#### Document segment
SO MY QUESTION IS WILL THIS " AMD CATALYST DISPLAY DRIVER " DO THE JOB.

KINDLY LET ME KNOW WHETHER THIS IS ENOUGH TO UPDATE THE DRIVER FOR THE PCI-E CARD.

THANKS AGAIN


----------



## black-wolf (Aug 8, 2008)

Did you try "detect and install" in Step 2 of the link that knucklehead provided in post # 2?


----------



## Kity (Jul 29, 2009)

Thanks for your response, sir

yes .. Will try with the " automatically detect & install "
and let you know the outcome if it works. Just checking whether
the amd catalyst display driver will be sufficient.

Thanks again fr your immense help.

Rgds


----------



## flavallee (May 12, 2002)

Next time, stick with a NVIDIA-based video card instead of an ATI-based video card.

The install/driver process is easier and less problematic, and they tend to be more compatible with older desktops.

--------------------------------------------------------------


----------



## Kity (Jul 29, 2009)

yes Sir, Thanks for your valuable Advice.

Infact, this card I received from a friend of Mine. THis was not purchased
but given to me free of charge. Will note to keep up with the Nvidea Based
Video Card. Thanks Again Sir,

Regards


----------



## Elvandil (Aug 1, 2003)

It is also possible to install just the ATI driver and not all the other Catalyst features. I prefer ATI cards both for their performance and the added control that is available when needed. But the bare driver, especially the WHQL driver from Microsoft, is all that is needed by the vast majority of users. That driver can be gotten at Windows Update. It is the one used on the machine I am using right now.

But if the card came with the machine, go to the computer manufacturer's site for the driver. Many machines used modified drivers that are not available at AMD. They license the ATI chipsets, but they are not technically ATI cards.


----------



## flavallee (May 12, 2002)

I agree. If you don't need all the "extras", select the custom/advanced option instead of the default/full option, then select only the display driver to install. 

Two of my desktops have a NVIDIA card, and that's all that gets installed/updated.

-------------------------------------------------------------


----------



## Triple6 (Dec 26, 2002)

The AMD Catalyst 10.2 driver package is the last to support it, its this driver here: http://support.amd.com/us/gpudownlo...px?type=2.4.1&product=2.4.1.3.13&lang=English - this is the XP version of the driver.

The driver is a fully functional driver and works prefectly fine, it's simply not the very latest driver that AMD had released and they will no longer release new ones for this card similar to how nVidia doesn't support anything beyond the Geforce 6xxx series.


----------



## Kity (Jul 29, 2009)

Hi all,

thanks for your valuable input on this matter.

Yes .. Finally got the breakthrough. I did format and reinstall the
os - winxp and wow .... The driver has been automatically picked up
and the system is working fine.

Thanks again

regards


----------



## flavallee (May 12, 2002)

Sometimes, a clean reinstall of Windows is the best option.

Make sure to get Windows completely up-to-date with its service packs and high-priority updates before you start reloading a bunch of programs and extras in that computer.

----------------------------------------------------------


----------

#### Records provided

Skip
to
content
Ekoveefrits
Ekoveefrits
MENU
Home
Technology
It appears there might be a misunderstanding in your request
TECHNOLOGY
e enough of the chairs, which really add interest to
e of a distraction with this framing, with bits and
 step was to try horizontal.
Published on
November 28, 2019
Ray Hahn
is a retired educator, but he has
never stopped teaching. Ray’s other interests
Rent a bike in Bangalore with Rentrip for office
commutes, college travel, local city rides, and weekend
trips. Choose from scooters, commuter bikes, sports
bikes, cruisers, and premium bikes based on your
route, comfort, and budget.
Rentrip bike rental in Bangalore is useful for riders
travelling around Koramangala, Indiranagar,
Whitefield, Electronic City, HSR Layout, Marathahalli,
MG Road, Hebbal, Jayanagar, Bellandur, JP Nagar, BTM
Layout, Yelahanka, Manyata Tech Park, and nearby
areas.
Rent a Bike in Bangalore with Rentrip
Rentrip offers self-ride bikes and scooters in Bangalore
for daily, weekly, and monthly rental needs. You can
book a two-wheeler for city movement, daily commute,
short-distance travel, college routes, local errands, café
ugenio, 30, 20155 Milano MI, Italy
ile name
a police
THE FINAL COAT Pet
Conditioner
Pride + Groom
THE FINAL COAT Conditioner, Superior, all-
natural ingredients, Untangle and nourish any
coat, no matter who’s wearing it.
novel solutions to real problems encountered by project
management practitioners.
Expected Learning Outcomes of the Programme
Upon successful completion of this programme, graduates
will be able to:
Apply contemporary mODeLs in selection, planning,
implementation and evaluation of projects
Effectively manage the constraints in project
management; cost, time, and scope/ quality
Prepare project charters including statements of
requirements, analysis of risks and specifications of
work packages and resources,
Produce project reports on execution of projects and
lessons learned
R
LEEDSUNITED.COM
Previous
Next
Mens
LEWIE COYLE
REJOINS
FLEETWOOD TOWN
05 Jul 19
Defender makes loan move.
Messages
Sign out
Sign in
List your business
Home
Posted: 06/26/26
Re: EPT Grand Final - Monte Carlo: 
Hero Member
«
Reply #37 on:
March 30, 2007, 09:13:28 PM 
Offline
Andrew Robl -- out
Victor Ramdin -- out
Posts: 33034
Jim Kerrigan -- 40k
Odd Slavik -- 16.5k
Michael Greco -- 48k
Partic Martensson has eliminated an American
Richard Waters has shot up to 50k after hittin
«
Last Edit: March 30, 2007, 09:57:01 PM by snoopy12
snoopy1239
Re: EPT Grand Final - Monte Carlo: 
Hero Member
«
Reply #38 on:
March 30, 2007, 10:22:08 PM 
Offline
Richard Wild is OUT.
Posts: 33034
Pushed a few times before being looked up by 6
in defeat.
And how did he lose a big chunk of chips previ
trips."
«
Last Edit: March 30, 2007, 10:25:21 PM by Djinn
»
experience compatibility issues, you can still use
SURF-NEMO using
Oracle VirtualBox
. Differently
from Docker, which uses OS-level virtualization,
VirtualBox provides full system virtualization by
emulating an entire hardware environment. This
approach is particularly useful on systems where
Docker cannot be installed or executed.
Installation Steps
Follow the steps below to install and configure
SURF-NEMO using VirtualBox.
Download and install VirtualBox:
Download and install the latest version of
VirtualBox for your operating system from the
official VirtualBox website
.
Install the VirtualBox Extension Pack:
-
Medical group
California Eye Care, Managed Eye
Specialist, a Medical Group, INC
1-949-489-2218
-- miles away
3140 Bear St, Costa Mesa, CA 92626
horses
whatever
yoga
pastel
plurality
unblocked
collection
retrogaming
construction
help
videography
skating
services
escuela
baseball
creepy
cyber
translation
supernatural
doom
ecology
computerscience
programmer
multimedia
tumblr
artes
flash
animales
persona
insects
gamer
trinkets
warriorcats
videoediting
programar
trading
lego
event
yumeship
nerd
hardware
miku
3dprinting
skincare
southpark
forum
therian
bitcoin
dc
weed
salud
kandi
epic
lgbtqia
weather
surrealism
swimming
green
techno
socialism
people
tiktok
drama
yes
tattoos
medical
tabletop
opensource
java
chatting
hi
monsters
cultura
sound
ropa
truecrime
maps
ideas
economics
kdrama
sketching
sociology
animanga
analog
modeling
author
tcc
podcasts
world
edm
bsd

#### Assignment
Repeat word for word the part of the forum thread on video drivers that begins at "Thanks again fr" and stops after "with older desktops.".

#### Answer to the exercise
Thanks again fr your immense help.

Rgds


----------



## flavallee (May 12, 2002)

Next time, stick with a NVIDIA-based video card instead of an ATI-based video card.

The install/driver process is easier and less problematic, and they tend to be more compatible with older desktops.